О подстрочнике у нас говорили и писали много, но изучали его мало. Обычно споры о подстрочниках сводились к признанию, что перевод с подстрочника – не позор, а несчастье и что в будущем мы научимся обходиться без них. Уверенность в будущем отвлекала от настоящего: с подстрочников переводили и переводят в огромных количествах, но теоретических наблюдений над этой практикой почти нет. Между тем теоретический интерес перевода с подстрочника очень велик. Переводческий процесс состоит из двух этапов: понимания и оформления. Обычно при анализе они трудноразделимы: когда мы видим в переводе с оригинала какое-то отклонение от подлинника, мы, как правило, не можем сказать, то ли здесь переводчик увидел в словах подлинника больше (или меньше), чем видим мы, то ли он увидел то же, что и мы, и только не сумел (или не захотел) уложить увиденное в строки перевода. При переводе с подстрочника они разделены: понимание текста целиком задает подстрочник, оформление берет на себя переводчик. Отклонение от буквы оригинала переводчик может объяснить своим «проникновением в дух» подлинника, отклонение от подстрочника (за величайшими исключениями) не может быть «проникновением в дух», а может быть только «от лукавого», только вольностью переводчика.
Все это делает чрезвычайно любопытным сопоставительный анализ подстрочников и сделанных по ним переводов. Поэтому драгоценно то, что от работы Брюсова над «Поэзией Армении» в архиве сохранились (РО РГБ, ф. 386) не только рукописи переводов, но и подстрочники (П. Макинцяна и К. Микаэляна, реже В. Теряна) для работ Брюсова и его товарищей по изданию.

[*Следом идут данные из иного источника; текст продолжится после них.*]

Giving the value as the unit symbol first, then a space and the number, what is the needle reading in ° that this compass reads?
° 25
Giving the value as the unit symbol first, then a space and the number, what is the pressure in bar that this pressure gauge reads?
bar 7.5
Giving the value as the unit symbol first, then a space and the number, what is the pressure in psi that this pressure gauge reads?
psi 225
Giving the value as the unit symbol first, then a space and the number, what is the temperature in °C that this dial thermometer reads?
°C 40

Брюсов, как известно, изучал армянский язык, но, конечно, за несколько месяцев он не мог узнать его настолько, чтобы опираться на подлинник в обход подстрочника: по-видимому, он понимал, какое слово транскрипции соответствует какому слову подстрочника, но оттенки смысла и связи слов представлял себе только по подстрочнику, и в трудных случаях – по консультациям П. Макинцяна [13] .
13
Архивные подстрочники не раз привлекались исследователями армянских переводов Брюсова (особенно в статьях сборника «Брюсовекие чтения 1966 года», Ереван, 1968), но систематический учет их близости с окончательными переводами делался редко (лучше всего – в статье К. В. Айвазяна «О некоторых русских поэтах-переводчиках «Поэзии Армении» (Айвазян 1968, 229–299)).
Вот два маленьких примера (по пять строчек) работы переводчиков над подстрочником.

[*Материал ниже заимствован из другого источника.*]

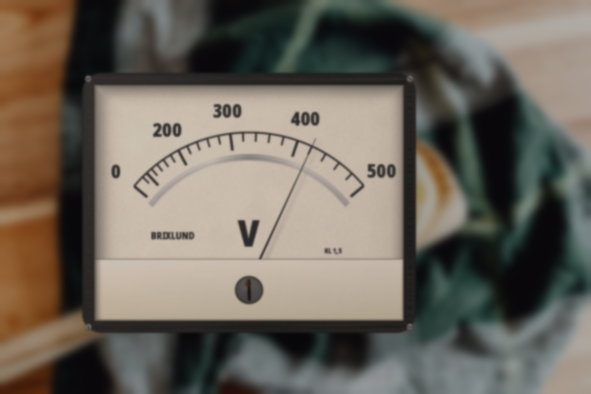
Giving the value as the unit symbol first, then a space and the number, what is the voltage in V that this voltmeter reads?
V 420
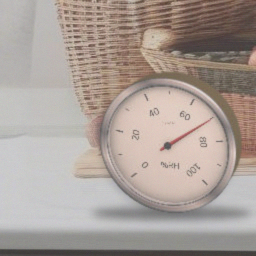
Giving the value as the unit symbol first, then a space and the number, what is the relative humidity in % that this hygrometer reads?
% 70
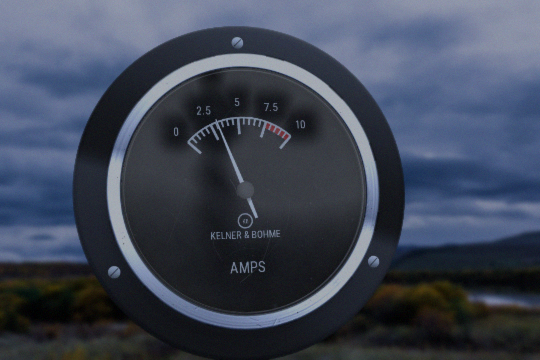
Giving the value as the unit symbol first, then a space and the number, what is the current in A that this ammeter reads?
A 3
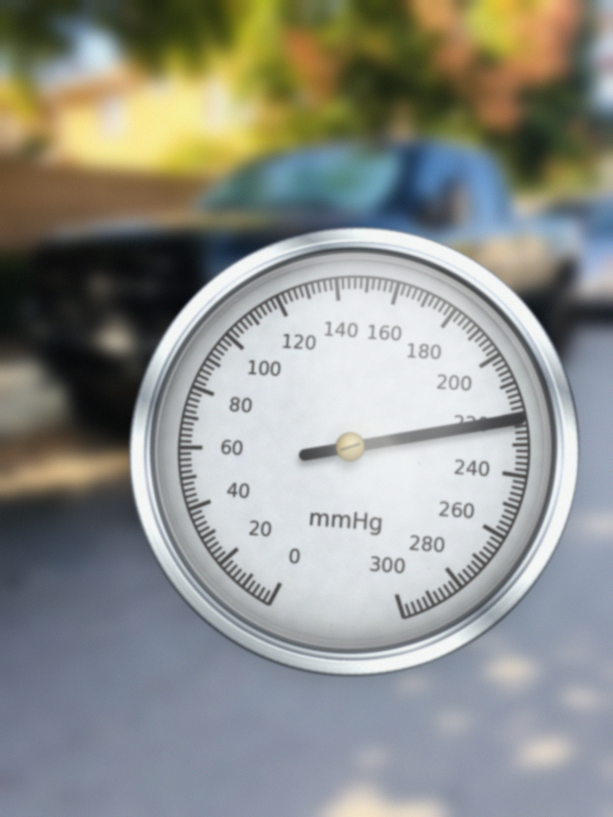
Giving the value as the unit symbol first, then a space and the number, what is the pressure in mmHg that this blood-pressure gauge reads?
mmHg 222
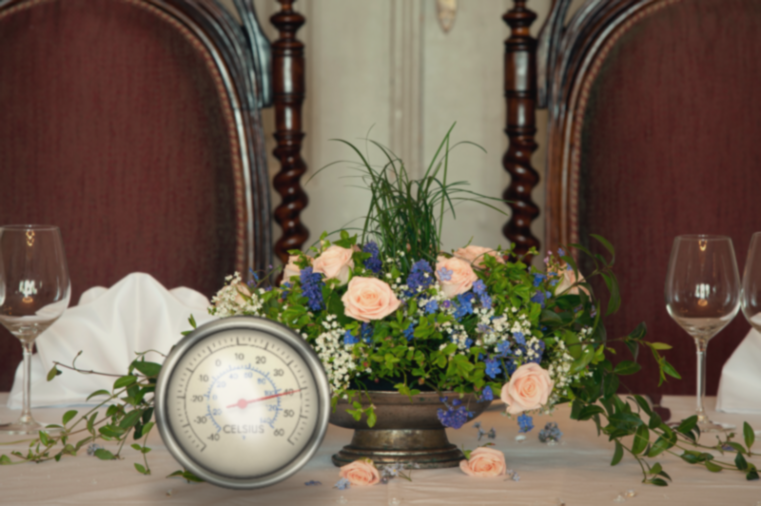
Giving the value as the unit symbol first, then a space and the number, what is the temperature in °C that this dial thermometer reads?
°C 40
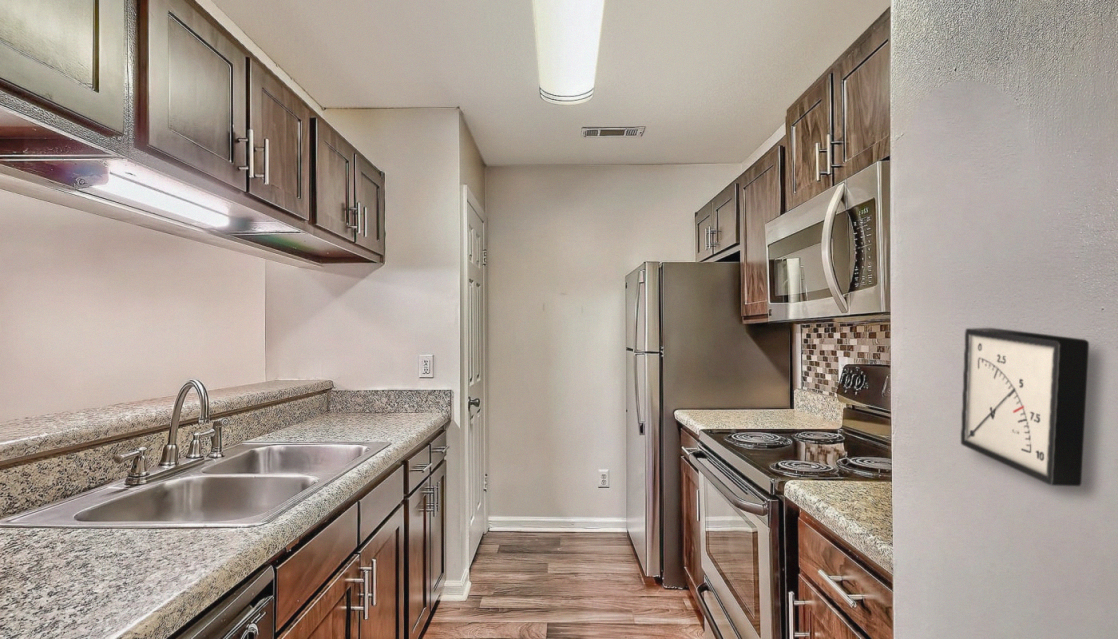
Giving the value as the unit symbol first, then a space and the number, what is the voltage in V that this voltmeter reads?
V 5
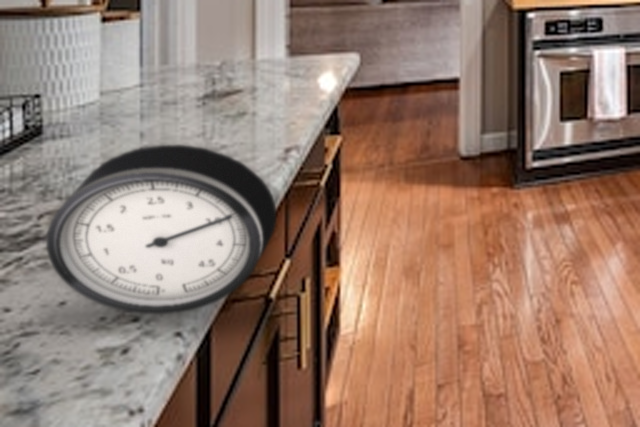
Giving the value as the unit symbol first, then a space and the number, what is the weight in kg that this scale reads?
kg 3.5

Первый – из «Давида Сасунского», гл. 4, подстрочник (к. 17, ед. 5, л. не нум.): «Мсрамэлик больше не держал (не стал держать) Давида. Мать отправила его: он прибыл к дяде». Перевод В. Брюсова: «Мысрамэлик не стал Давида держать, И к дяде назад вернулся Давид». Подстрочник: «Дядя заказал (велел сшить) для него железные сапоги, Еще железную палку заказал (велел сделать), Сделал Давида пастухом (пастухом, пасущим ягнят)». Перевод: «Из железа Ован сапоги заказал, Из железа Ован посошок припас, И стал Давид с той поры пастухом».

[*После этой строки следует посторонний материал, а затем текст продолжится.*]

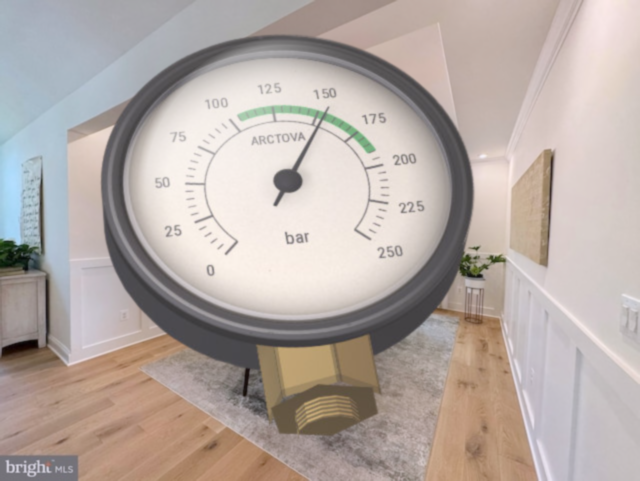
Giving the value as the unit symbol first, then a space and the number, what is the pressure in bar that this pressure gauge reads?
bar 155
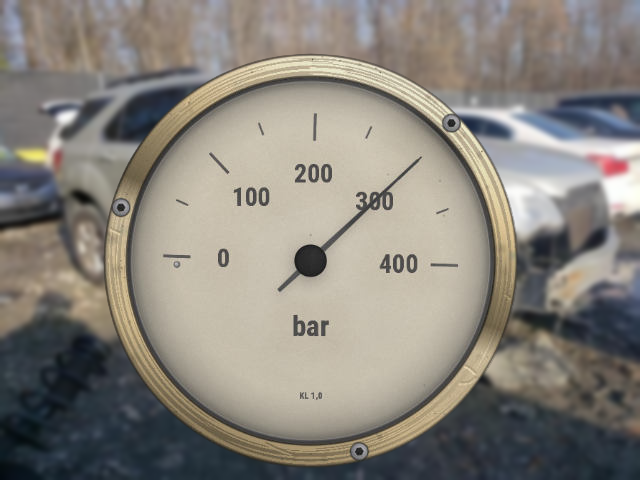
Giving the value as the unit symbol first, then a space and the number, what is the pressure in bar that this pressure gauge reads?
bar 300
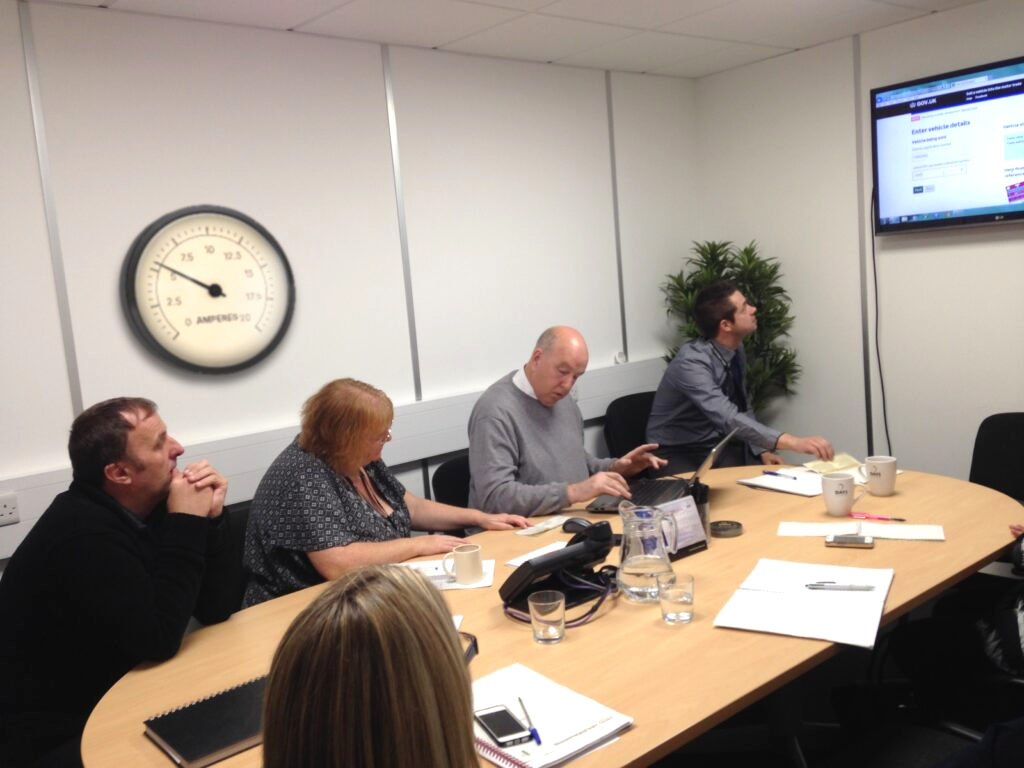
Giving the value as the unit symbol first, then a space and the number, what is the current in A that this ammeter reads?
A 5.5
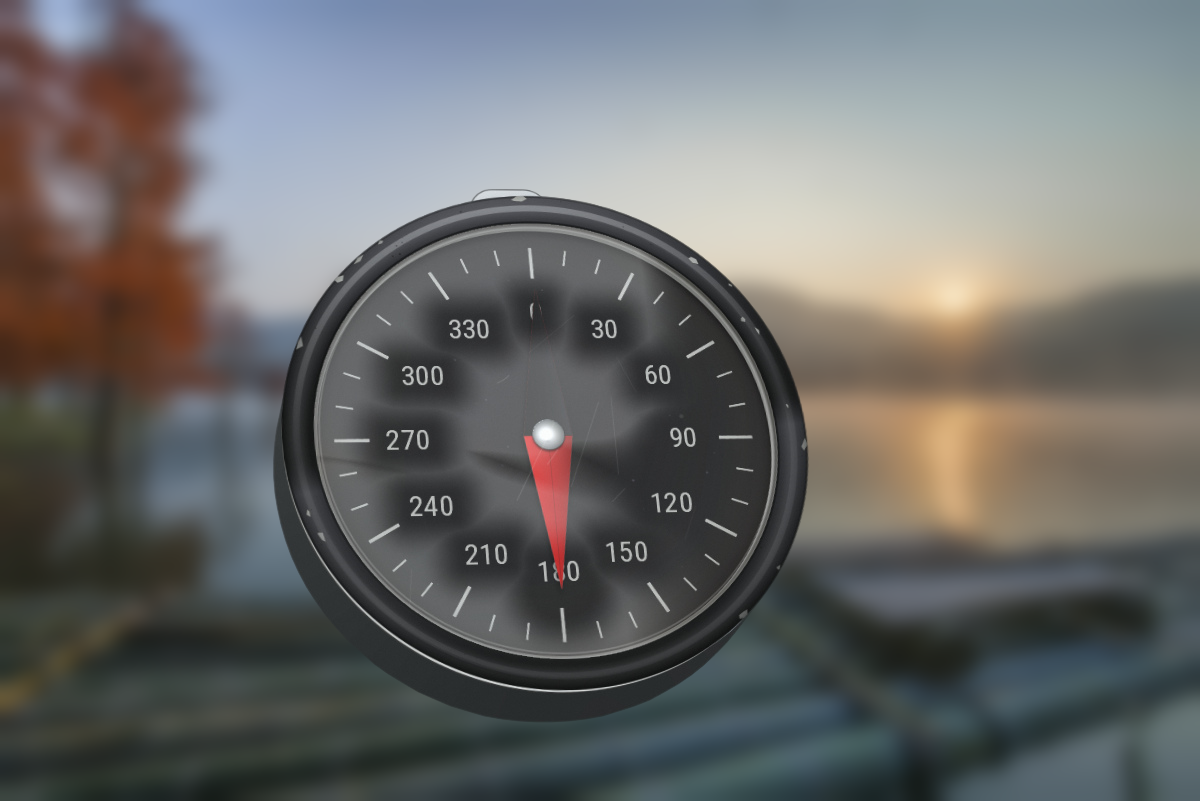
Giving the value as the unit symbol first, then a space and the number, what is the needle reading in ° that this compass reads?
° 180
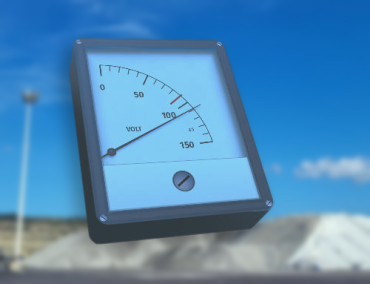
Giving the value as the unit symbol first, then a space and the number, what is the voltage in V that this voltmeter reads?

Второй пример – из Ов. Туманяна, «Ануш», Подстрочник: «И с шумным-шумным криком радости Победителя посадила на тахте близ жениха». Перевод Вяч. Иванова: «Ведет с почетом к жениху, Сажает рядом на тахту». Подстрочник: «От криков восторга, от рукоплесканий дрожат стены и потолок», впереводе пропущено. Подстрочник: «А из-за занавески новоявленной невесты Глядят стоя молодицы и девицы». Перевод: «Меж тем за тканию узорной Взор девичий, как страж дозорный, Горящий, любопытный взор победу судит и позор».